Accuracy of 7 artificial intelligence based intraocular lens power calculation formulas in extremely long Caucasian eyes: Short title: AI-based IOL calculation in extra-long eyes.

Purpose: To compare 7 AI-based IOL power calculation formulas in extremely long eyes DESIGN: : Retrospective accuracy and validity analysis.

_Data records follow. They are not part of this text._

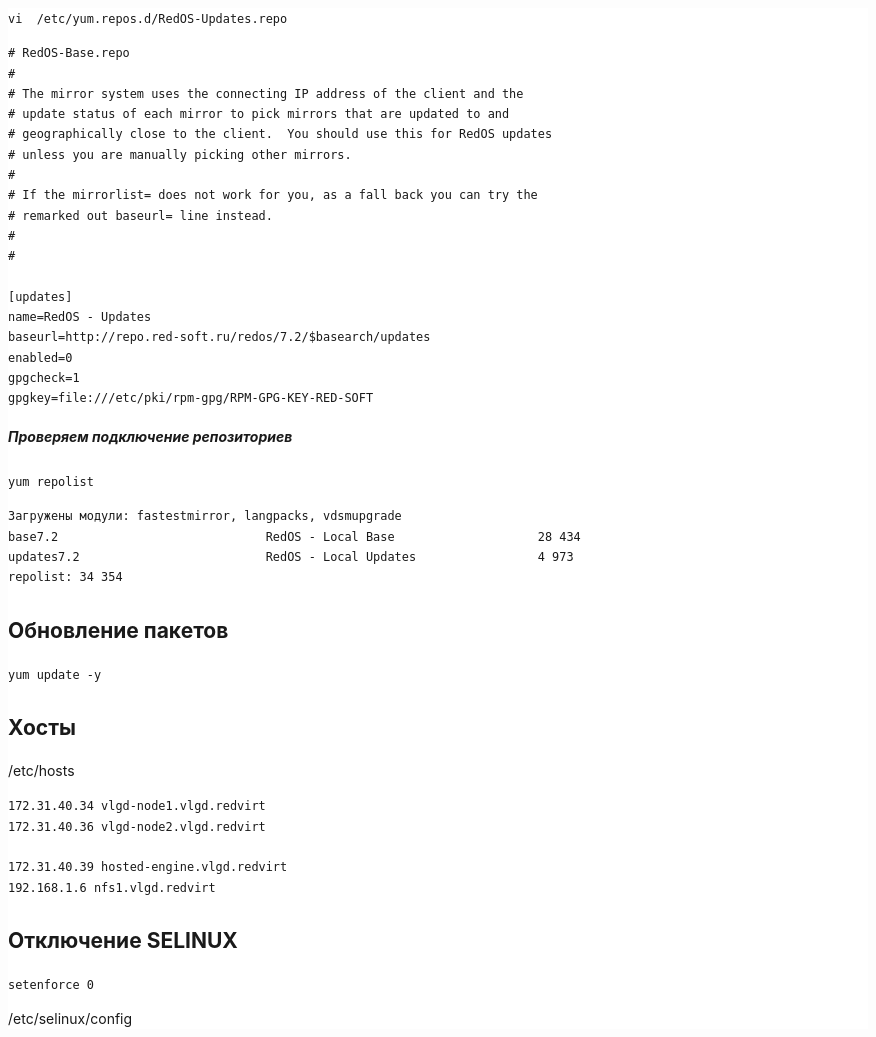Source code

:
 ```
vi  /etc/yum.repos.d/RedOS-Updates.repo
```
```
# RedOS-Base.repo
#
# The mirror system uses the connecting IP address of the client and the
# update status of each mirror to pick mirrors that are updated to and
# geographically close to the client.  You should use this for RedOS updates
# unless you are manually picking other mirrors.
#
# If the mirrorlist= does not work for you, as a fall back you can try the
# remarked out baseurl= line instead.
#
#

[updates]
name=RedOS - Updates
baseurl=http://repo.red-soft.ru/redos/7.2/$basearch/updates
enabled=0
gpgcheck=1
gpgkey=file:///etc/pki/rpm-gpg/RPM-GPG-KEY-RED-SOFT
```
##### Проверяем подключение репозиториев
```
yum repolist
```
```
Загружены модули: fastestmirror, langpacks, vdsmupgrade
base7.2                             RedOS - Local Base                    28 434
updates7.2                          RedOS - Local Updates                 4 973
repolist: 34 354
```

## Обновление пакетов
```
yum update -y
```
## Хосты
/etc/hosts
```
172.31.40.34 vlgd-node1.vlgd.redvirt
172.31.40.36 vlgd-node2.vlgd.redvirt

172.31.40.39 hosted-engine.vlgd.redvirt
192.168.1.6 nfs1.vlgd.redvirt
```

## Отключение SELINUX

```
setenforce 0
```
/etc/selinux/config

Methods: SETTING: Kyiv Clinical Ophthalmology Hospital Eye Microsurgery Center, Ukraine STUDY POPULATION: : Patients with highly myopic eyes, who underwent uneventful phacoemulsification OBSERVATION PROCEDURES: Prior to cataract surgery IOL power was calculated. The power of the implanted IOL was randomly selected from the outcomes of SRK/T, Holladay 2 or Barrett Universal II. Three months after phacoemulsification, refraction was measured. Post-surgery IOL power calculations were performed utilizing the following formulas: Hill-RBF 3.0, Kane, PEARL-DGS, Ladas Super Formula AI (LSF AI), Hoffer QST, Karmona and Zhu-Lu.

Main Outcome Measures: root mean square absolute error (RMSAE), median absolute error (MedAE) and percentage of eyes with prediction error (PE) within ±0.50 D RESULTS: : Forty eight eyes with axial length exceeding 30.00 mm were studied. Hill-RBF 3.0 yielded the lowest RMSAE (0.788) with statistical superiority only over Karmona (0.956, p=0.021). In terms of MedAE, outcomes obtained by Hoffer QST (0.442) and Hill-RBF (0.490) were statistically significant vs LSF AI (0.800, p=0.013, p=0.008, respectively). The highest percentage of eyes with PE within ±0.50 D was achieved by Hill-RBF 3.0, Kane and Hoffer QST (54.17% each) statistically significant as follows: both Hill-RBF and Kane vs LSF AI (27.08%) and Karmona (39.58%), and Hoffer QST vs LSF AI.

Conclusion: All tested formulas demonstrated comparable trueness, with Hill-RBF 3.0 being more accurate than Karmona (RMSAE), and LSF AI being less accurate than Hoffer QST and Hill-RBF 3.0 (MedAE).